And that's with just one HD and a single partition at that. Wait till you have multiple drives perhaps with multiple partitions.

I ended up disabling Spotlight altogether, which forces me to use Find Any File for searches.

Have been saying for years that most users can get by without content indexing. Apple should provide the pre Tiger option of content indexing off but normal search functions working. They know how to do it but choose not to.

Content indexing was available back as far as OS 8.6, though no one used it because it was a PIA. The latter is still true but the option of not using it is not as easily available.


----------



## thefragger (Feb 6, 2011)

Well, this is one drive with three partitions, and I've disabled the bootcamp one which leaves just the MacOS and my Fileshare partitions to index, which is about 3/5ths of the 500gb drive I've got, and most of it is empty space.

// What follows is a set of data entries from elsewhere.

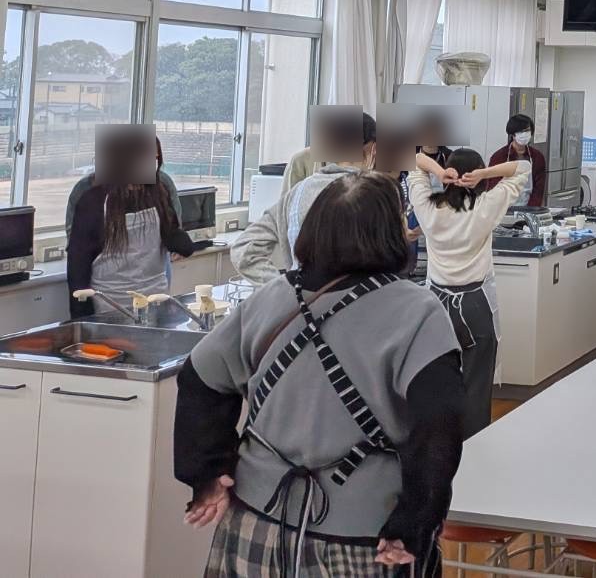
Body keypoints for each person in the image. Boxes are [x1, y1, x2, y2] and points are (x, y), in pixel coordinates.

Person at [175, 171, 463, 576]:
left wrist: (207, 473)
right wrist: (417, 518)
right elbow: (440, 423)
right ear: (390, 232)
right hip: (367, 537)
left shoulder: (270, 297)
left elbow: (199, 377)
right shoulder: (418, 311)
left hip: (255, 522)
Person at [407, 147, 530, 437]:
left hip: (437, 306)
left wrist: (439, 173)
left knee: (437, 381)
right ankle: (476, 446)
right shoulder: (486, 207)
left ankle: (438, 444)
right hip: (475, 305)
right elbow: (523, 167)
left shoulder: (428, 208)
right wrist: (484, 174)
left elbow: (412, 159)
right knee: (476, 385)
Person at [232, 113, 377, 285]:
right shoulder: (376, 195)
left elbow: (244, 249)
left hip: (302, 297)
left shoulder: (297, 192)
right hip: (360, 297)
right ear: (372, 150)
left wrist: (283, 287)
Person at [68, 167, 195, 318]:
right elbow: (78, 266)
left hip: (154, 302)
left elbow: (173, 235)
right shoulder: (92, 199)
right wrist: (82, 318)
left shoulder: (158, 190)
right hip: (112, 305)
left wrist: (182, 242)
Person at [64, 135, 183, 240]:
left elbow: (174, 225)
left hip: (154, 256)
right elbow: (74, 234)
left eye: (155, 158)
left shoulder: (163, 183)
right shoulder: (86, 187)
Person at [485, 113, 545, 208]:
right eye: (521, 131)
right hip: (503, 208)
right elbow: (493, 186)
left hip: (529, 208)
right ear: (512, 134)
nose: (524, 134)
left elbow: (538, 189)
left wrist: (531, 210)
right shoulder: (499, 157)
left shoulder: (537, 157)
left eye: (527, 131)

Right-o, so, update: "Estimating index time" and it's still running. If I disable it for my MacOS drive and have it just index my Fileshare drive, will it still be able to find settings (eg. I'll search for account settings, or diskconfig rather than go into the sys prefs window), or emails?


----------



## thefragger (Feb 6, 2011)

So I blindly deleted the _com.apple.finder.plist_ file then relaunched Finder and, aside from loosing all my Finder settings, has calmed down Spotlight--it was indexing for 68 seconds, then stopped, and everything seems fine now. Fingers crossed... going to try a reboot now...


----------



## eMacMan (Nov 27, 2006)

thefragger said:


> Well, this is one drive with three partitions, and I've disabled the bootcamp one which leaves just the MacOS and my Fileshare partitions to index, which is about 3/5ths of the 500gb drive I've got, and most of it is empty space.
> 
> Right-o, so, update: "Estimating index time" and it's still running. If I disable it for my MacOS drive and have it just index my Fileshare drive, will it still be able to find settings (eg. I'll search for account settings, or diskconfig rather than go into the sys prefs window), or emails?

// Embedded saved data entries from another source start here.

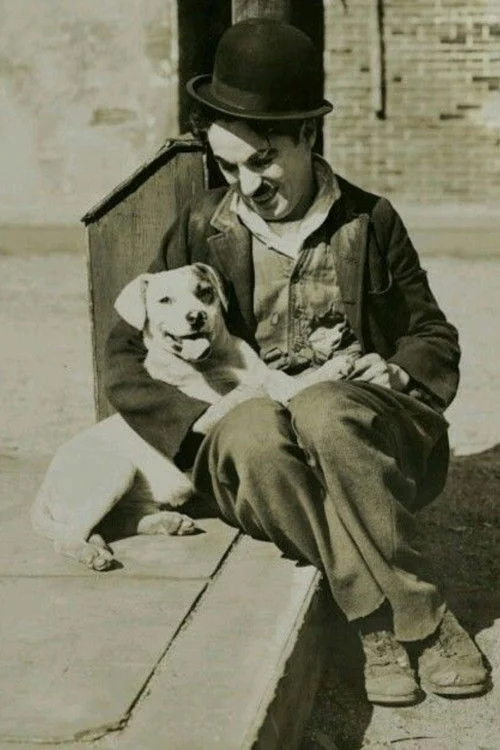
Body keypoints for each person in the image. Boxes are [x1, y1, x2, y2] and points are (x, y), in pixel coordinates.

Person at [105, 18, 488, 705]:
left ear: (309, 135)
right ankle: (394, 620)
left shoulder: (369, 221)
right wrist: (195, 421)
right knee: (253, 428)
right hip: (259, 451)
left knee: (323, 408)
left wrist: (398, 370)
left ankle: (406, 619)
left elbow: (432, 334)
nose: (247, 185)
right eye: (229, 167)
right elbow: (123, 356)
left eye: (263, 161)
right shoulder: (202, 226)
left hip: (354, 427)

Sadly no. For whatever reason beginning with Tiger, the built in search engine requires content-indexing even though most of us very seldom search by content. This is a change from earlier versions of OS X, OS 9 and even OS8.6 all of which could index content but did not require it. I believe some third party alternatives may allow you to index content in the wee hours of the morning only, but that of course means the computer has to be up and running at that time. One time indexing with manually triggered indexing updates may also be possible via third party utilities. Never really looked into these alternatives as FindAnyFile is all I need to find things.

The free app FindAnyFile will do routine file searches using parameters such as creation or modification dates, file names.... It will not search the eMail data base.

iTunes is independent of Spotlight and within iTunes you can easily search your iTunes library or play lists by name, artists name...

A lot depends on how you use your computer. I know several individuals with Massive Mail data bases and they absolutely depend on Spotlight to find whatever eMail is currently of interest.

My best advice is to routinely schedule a time to rebuild the Spotlight data base and as you did delete the .plist file whenever Spotlight causes problems.


----------



## thefragger (Feb 6, 2011)

Alrighty, what wound up fixing the problem was repairing my disk permissions in the Disk Utility. Holy moley, it works great again!

Hopefully this will help someone else in the future


----------